10 Feb 2021
Record quarterly sales, cashflow, and backlog as Finisar cost-savings run ahead of plans.
Diversified photonics company II-VI has seen its stock rise to another all-time high, after its executive team revealed record-breaking financial results for the final three months of 2020.
At $787 million, the Pittsburgh firm’s sales revenues were higher than it had forecast back in November, while cost savings associated with the 2019 acquisition of Finisar helped II-VI deliver pre-tax earnings of $106 million in the December quarter.
That sales figure represents an 18 per cent rise year-on-year, with company CEO Chuck Mattera claiming market share gains in the fast-growing application area of 3D sensing with vertical cavity surface-emitting laser (VCSEL) components.
“We continued to gain share in 3D sensing, growing our revenue over 200 per cent compared to last year, and over 140 per cent sequentially,” he said. “We increased our volume shipments into multiple end customers and applications, in front-facing as well as world-facing configurations.”
Recently, some Wall Street analysts have speculated that II-VI has taken market share away from Lumentum. Both of the photonics companies have made large investments in VCSEL production for 3D sensing applications in recent years, with initial deployments in Apple’s iPhones now proliferating across Android platforms and beyond smart phones.
Actives and passives
Discussing the latest results in a conference call with analysts, Mattera described demand for 3D sensing VCSELs as “exceptionally strong”. In the closing quarter of 2020 sales of the components accounted for 15 per cent of II-VI’s total revenues, or $118 million.
Giovanni Barbarossa, who heads up the company’s compound semiconductor division, suggested that II-IV was “well on the way” to achieving the leading share of the global market in 3D sensing VCSELs.
He added that the company was now shipping VCSEL arrays for in-cabin sensing applications in the automotive market, and engaged in a number of potential lidar opportunities.
Expanding on that lidar theme, Barbarossa explained that as well as producing active components like VCSEL arrays and edge-emitting lasers, II-VI was also the source of a whole range of passive optical components - parts like polygon scanners, mirrors, lenses, filters, and gratings.
“Unlike our pure-play laser competitors, we have an entire vertically integrated portfolio of both active and passive components made from our engineered materials that are critical for next-generation lidar designs,” he suggested.
“We believe the lidar market is still in its infancy, but with our strong customer traction and design engagements, we are poised to take a large share of this market as it develops,” added Barbarossa.
He also noted that the currently very wide variety of lidar technologies under development was typical of a market that is at an early stage, and that more time was needed to “shake out” the winning designs.
Finisar synergy
While sales and bookings have grown sharply - II-VI's current order backlog stands at a record $1.1 billion - costs are also down in some key areas of the business.

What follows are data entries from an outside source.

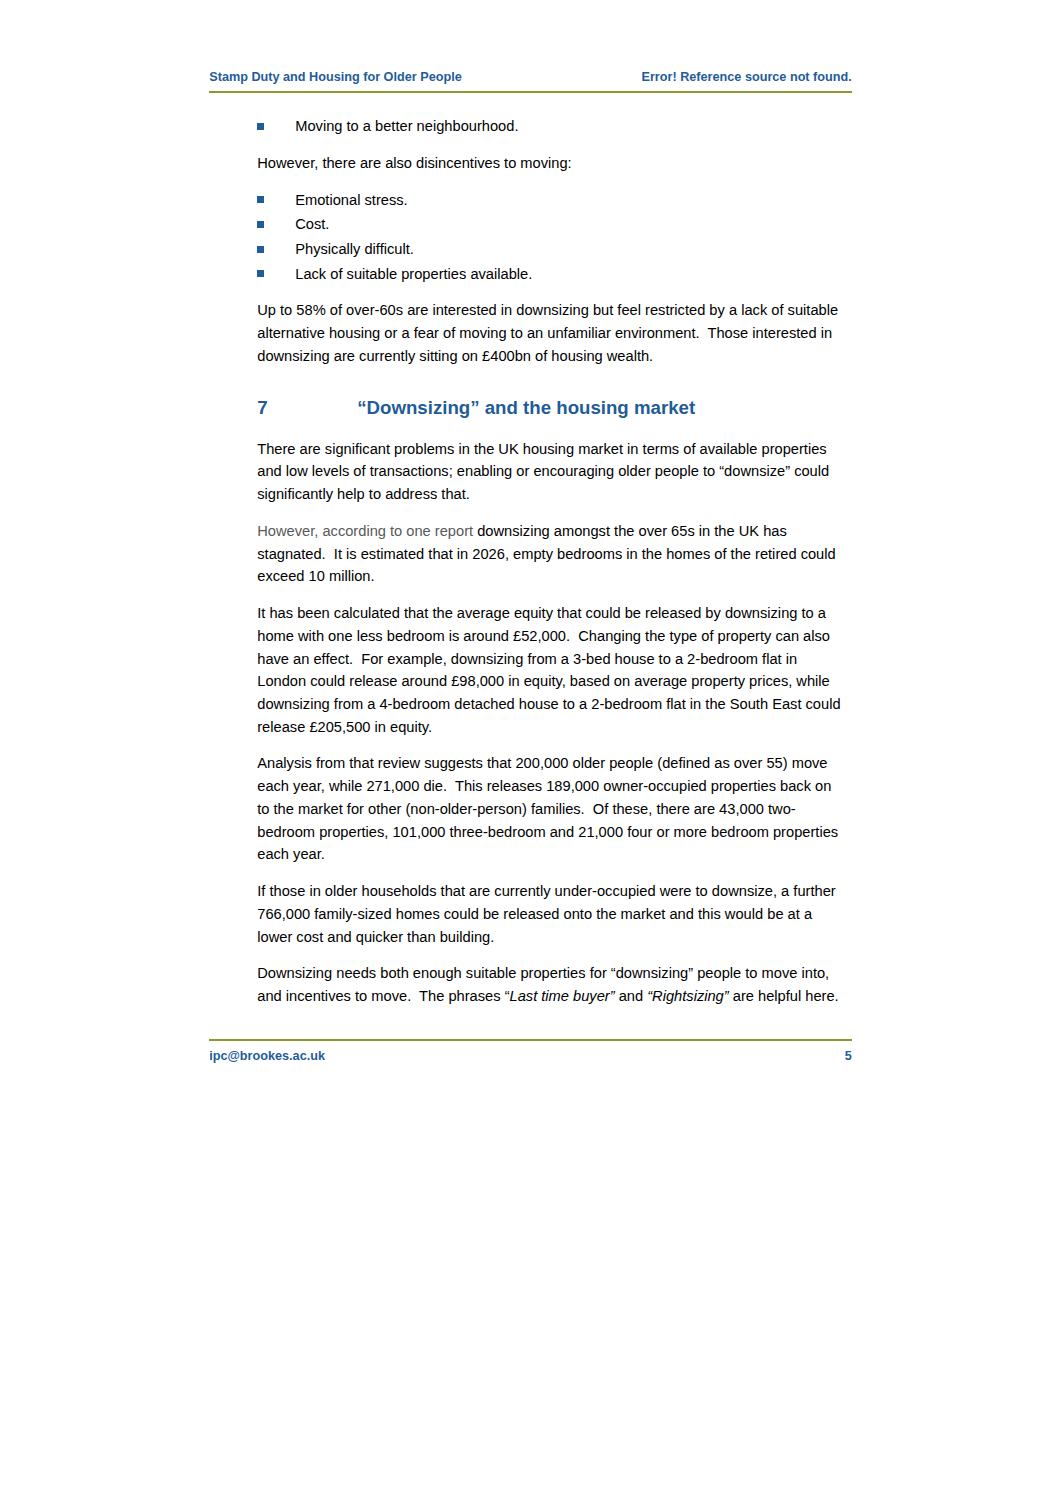Stamp Duty and Housing for Older People
Error! Reference source not found.
Moving to a better neighbourhood.
However, there are also disincentives to moving:
Emotional stress.
Cost.
Physically difficult.
Lack of suitable properties available.
Up to 58% of over-60s are interested in downsizing but feel restricted by a lack of suitable alternative housing or a fear of moving to an unfamiliar environment. Those interested in downsizing are currently sitting on £400bn of housing wealth.
7“Downsizing” and the housing market
There are significant problems in the UK housing market in terms of available properties and low levels of transactions; enabling or encouraging older people to “downsize” could significantly help to address that.
However, according to one report downsizing amongst the over 65s in the UK has stagnated. It is estimated that in 2026, empty bedrooms in the homes of the retired could exceed 10 million.
It has been calculated that the average equity that could be released by downsizing to a home with one less bedroom is around £52,000. Changing the type of property can also have an effect. For example, downsizing from a 3-bed house to a 2-bedroom flat in London could release around £98,000 in equity, based on average property prices, while downsizing from a 4-bedroom detached house to a 2-bedroom flat in the South East could release £205,500 in equity.
Analysis from that review suggests that 200,000 older people (defined as over 55) move each year, while 271,000 die. This releases 189,000 owner-occupied properties back on to the market for other (non-older-person) families. Of these, there are 43,000 two-bedroom properties, 101,000 three-bedroom and 21,000 four or more bedroom properties each year.
If those in older households that are currently under-occupied were to downsize, a further 766,000 family-sized homes could be released onto the market and this would be at a lower cost and quicker than building.
Downsizing needs both enough suitable properties for “downsizing” people to move into, and incentives to move. The phrases “Last time buyer” and “Rightsizing” are helpful here.
ipc@brookes.ac.uk
5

For example, II-VI reported internal research and development spending of $85 million in the latest quarter, down from $108 million a year ago.

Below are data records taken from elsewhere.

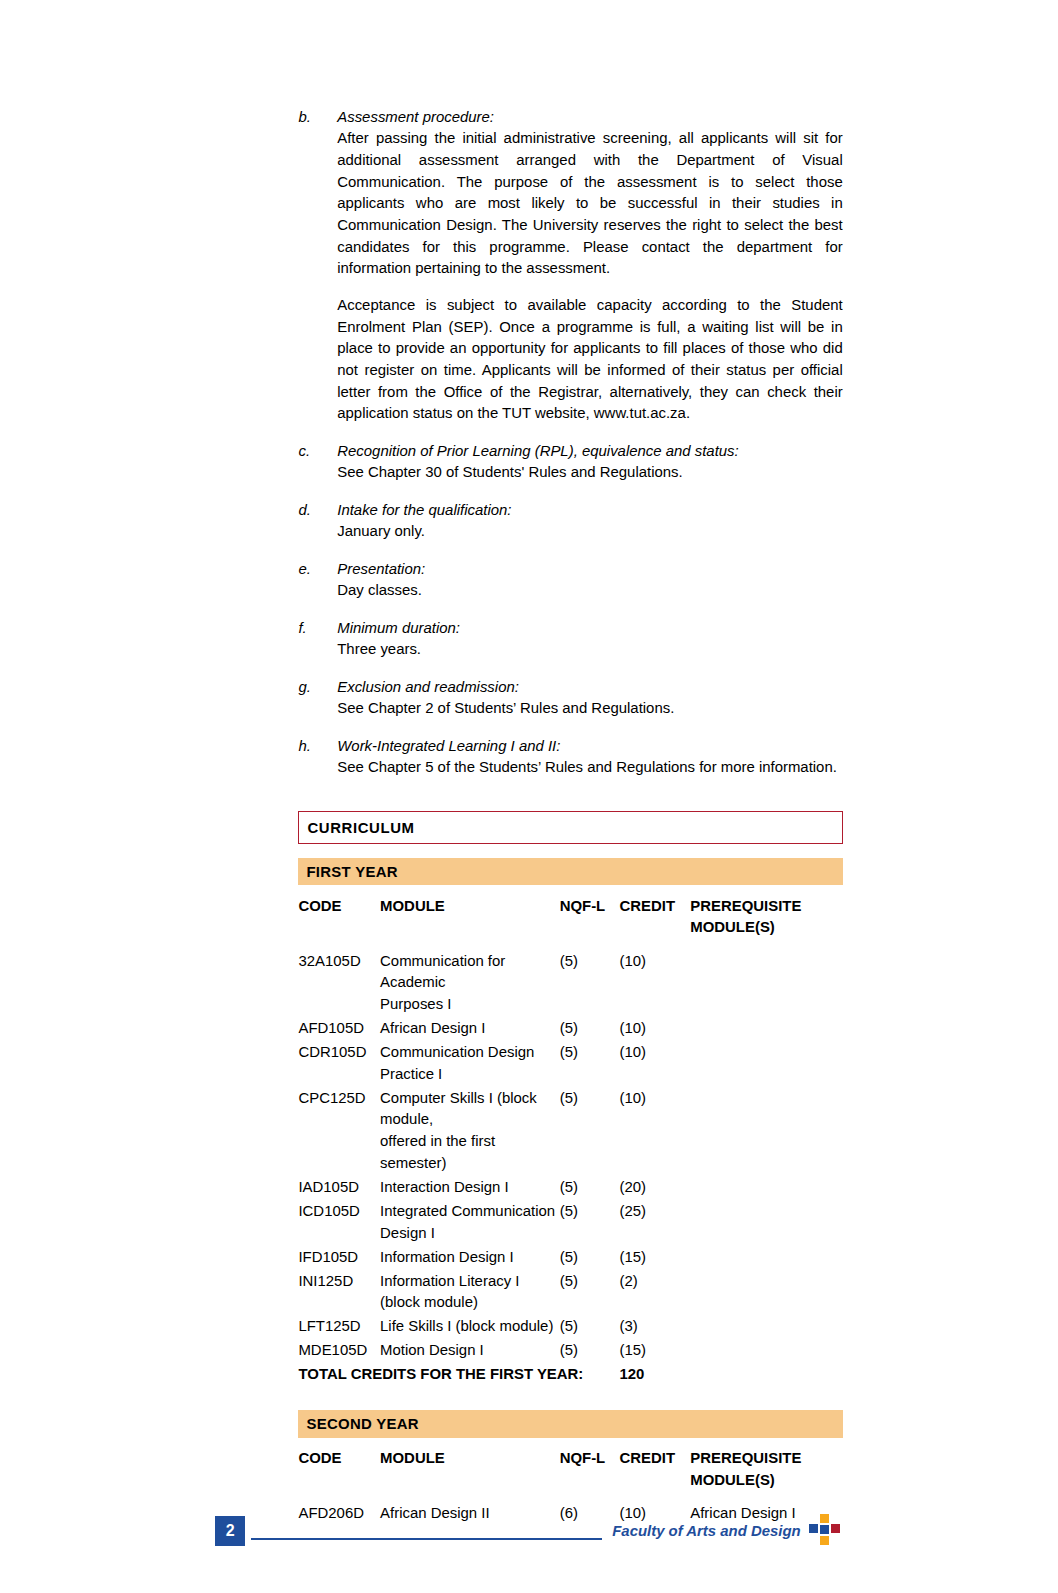b.
Assessment procedure:
After passing the initial administrative screening, all applicants will sit for additional assessment arranged with the Department of Visual Communication. The purpose of the assessment is to select those applicants who are most likely to be successful in their studies in Communication Design. The University reserves the right to select the best candidates for this programme. Please contact the department for information pertaining to the assessment.
Acceptance is subject to available capacity according to the Student Enrolment Plan (SEP). Once a programme is full, a waiting list will be in place to provide an opportunity for applicants to fill places of those who did not register on time. Applicants will be informed of their status per official letter from the Office of the Registrar, alternatively, they can check their application status on the TUT website, www.tut.ac.za.
c.
Recognition of Prior Learning (RPL), equivalence and status:
See Chapter 30 of Students' Rules and Regulations.
d.
Intake for the qualification:
January only.
e.
Presentation:
Day classes.
f.
Minimum duration:
Three years.
g.
Exclusion and readmission:
See Chapter 2 of Students’ Rules and Regulations.
h.
Work-Integrated Learning I and II:
See Chapter 5 of the Students’ Rules and Regulations for more information.
CURRICULUM
FIRST YEAR
| CODE | MODULE | NQF-L | CREDIT | PREREQUISITE MODULE(S) |
| --- | --- | --- | --- | --- |
| 32A105D | Communication for Academic Purposes I | (5) | (10) | |
| AFD105D | African Design I | (5) | (10) | |
| CDR105D | Communication Design Practice I | (5) | (10) | |
| CPC125D | Computer Skills I (block module, offered in the first semester) | (5) | (10) | |
| IAD105D | Interaction Design I | (5) | (20) | |
| ICD105D | Integrated Communication Design I | (5) | (25) | |
| IFD105D | Information Design I | (5) | (15) | |
| INI125D | Information Literacy I (block module) | (5) | (2) | |
| LFT125D | Life Skills I (block module) | (5) | (3) | |
| MDE105D | Motion Design I | (5) | (15) | |
| TOTAL CREDITS FOR THE FIRST YEAR: | 120 | |
SECOND YEAR
| CODE | MODULE | NQF-L | CREDIT | PREREQUISITE MODULE(S) |
| --- | --- | --- | --- | --- |
| AFD206D | African Design II | (6) | (10) | African Design I |
2
Faculty of Arts and Design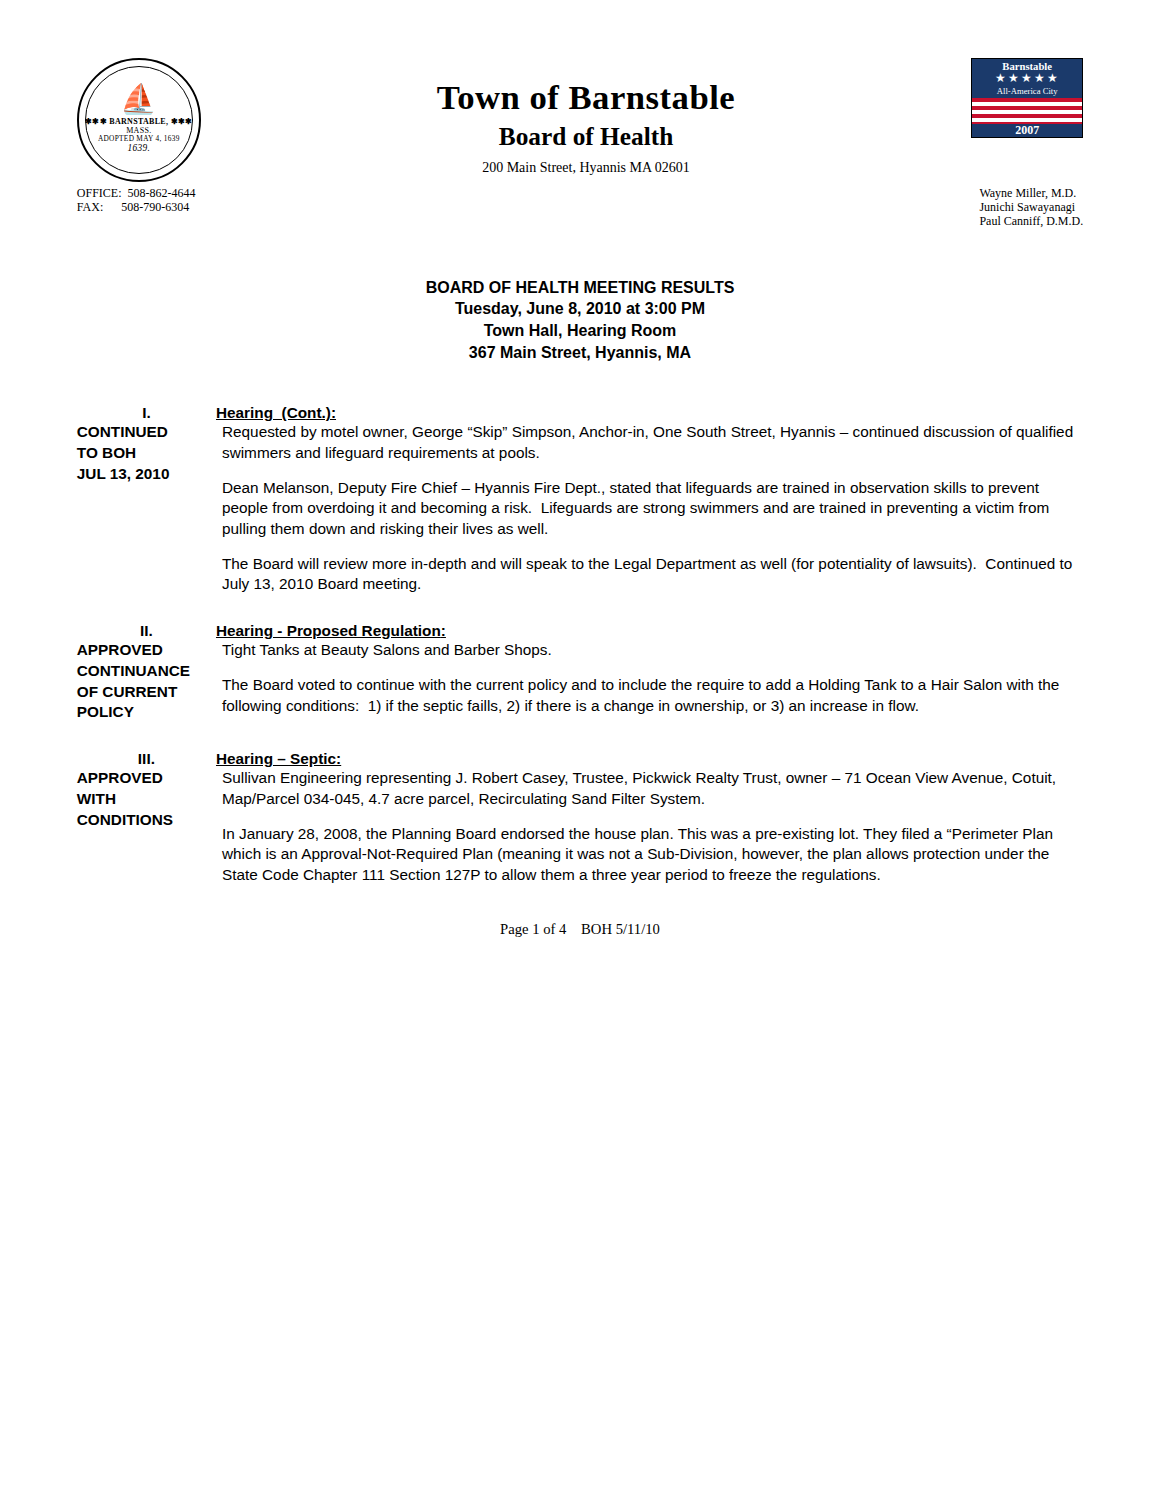⛵
✱✱✱ BARNSTABLE, ✱✱✱
MASS.
ADOPTED MAY 4, 1639
1639.
Town of Barnstable
Board of Health
200 Main Street, Hyannis MA 02601
Barnstable
★★★★★
All-America City
2007
OFFICE: 508-862-4644
FAX: 508-790-6304
Wayne Miller, M.D.
Junichi Sawayanagi
Paul Canniff, D.M.D.
BOARD OF HEALTH MEETING RESULTS
Tuesday, June 8, 2010 at 3:00 PM
Town Hall, Hearing Room
367 Main Street, Hyannis, MA
I.
Hearing (Cont.):
CONTINUED
TO BOH
JUL 13, 2010
Requested by motel owner, George “Skip” Simpson, Anchor-in, One South Street, Hyannis – continued discussion of qualified swimmers and lifeguard requirements at pools.
Dean Melanson, Deputy Fire Chief – Hyannis Fire Dept., stated that lifeguards are trained in observation skills to prevent people from overdoing it and becoming a risk. Lifeguards are strong swimmers and are trained in preventing a victim from pulling them down and risking their lives as well.
The Board will review more in-depth and will speak to the Legal Department as well (for potentiality of lawsuits). Continued to July 13, 2010 Board meeting.
II.
Hearing - Proposed Regulation:
APPROVED
CONTINUANCE
OF CURRENT
POLICY
Tight Tanks at Beauty Salons and Barber Shops.
The Board voted to continue with the current policy and to include the require to add a Holding Tank to a Hair Salon with the following conditions: 1) if the septic faills, 2) if there is a change in ownership, or 3) an increase in flow.
III.
Hearing – Septic:
APPROVED
WITH
CONDITIONS
Sullivan Engineering representing J. Robert Casey, Trustee, Pickwick Realty Trust, owner – 71 Ocean View Avenue, Cotuit, Map/Parcel 034-045, 4.7 acre parcel, Recirculating Sand Filter System.
In January 28, 2008, the Planning Board endorsed the house plan. This was a pre-existing lot. They filed a “Perimeter Plan which is an Approval-Not-Required Plan (meaning it was not a Sub-Division, however, the plan allows protection under the State Code Chapter 111 Section 127P to allow them a three year period to freeze the regulations.
Page 1 of 4 BOH 5/11/10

“We are well ahead of our plan to achieve our three-year, $150 million total synergy target from the Finisar acquisition,” said Mattera, adding that the target for cost savings associated with the deal was now being extended by $50 million.

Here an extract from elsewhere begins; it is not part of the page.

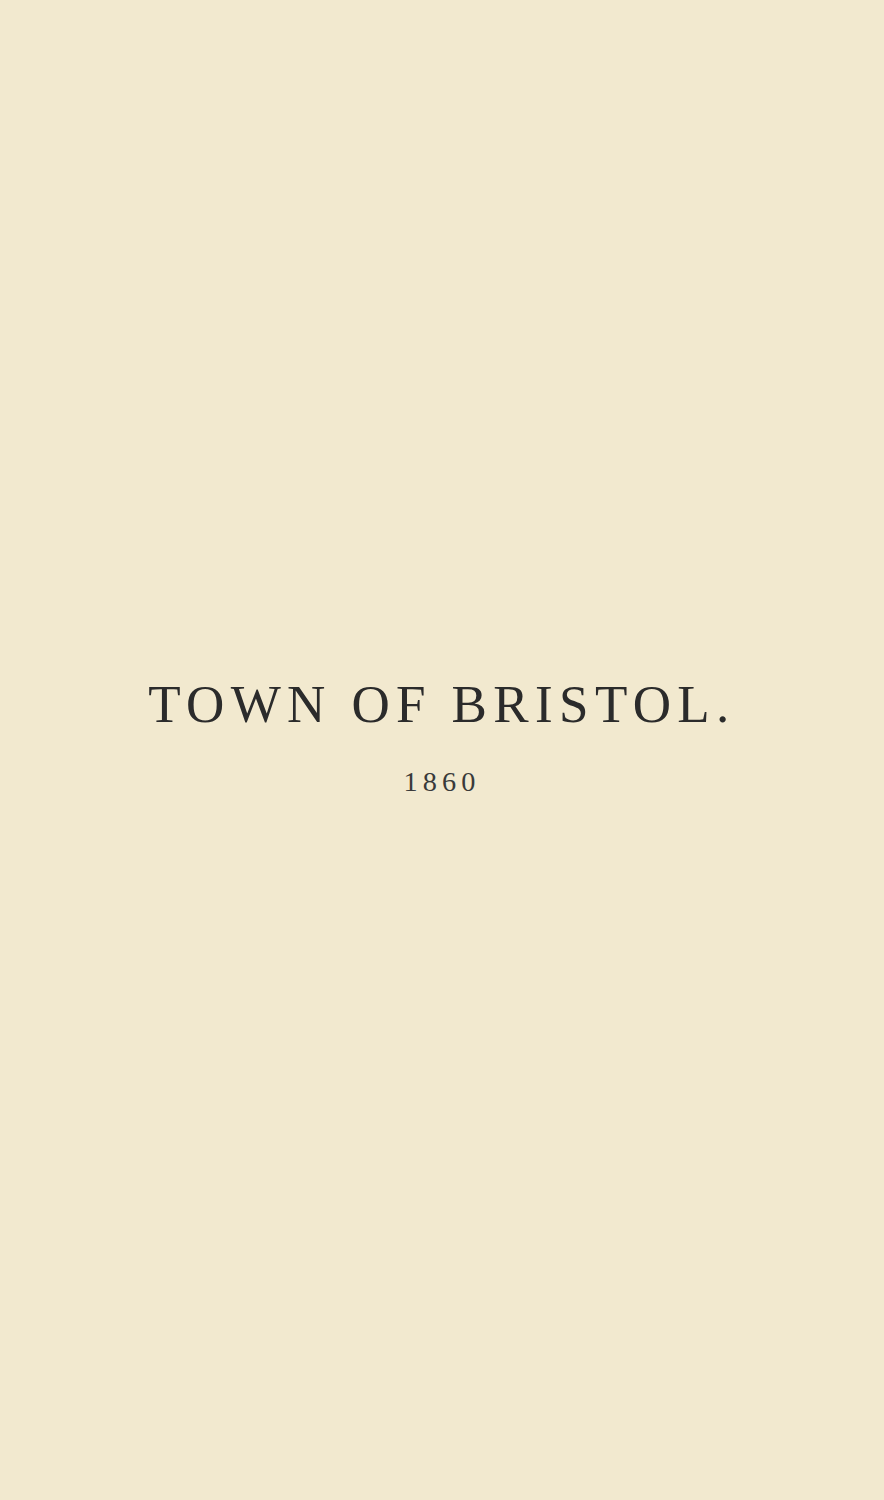Town of Bristol.
1860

With sales in the current quarter expected to end up somewhere between $760 million and $780 million, the CEO remarked that all of the company’s target markets were currently strengthening.
Asked about the possibility of further consolidation in photonics and related industries, Mattera commented: “We have a long-term aspiration to change the world and we are doing it with the benefit of innovation, and being able to identify the long-term trends in the marketplace that will take full advantage of that innovation - or be enabled by it. We're not done investing.”
• Following the latest announcement, II-VI’s stock price jumped in value by around 8 per cent, to around $95 on the Nasdaq. That is more than double the valuation seen as recently as October.
Equivalent to a market capitalization of close to $10 billion, the current price represents the company’s highest mark in more than 30 years on the public exchange.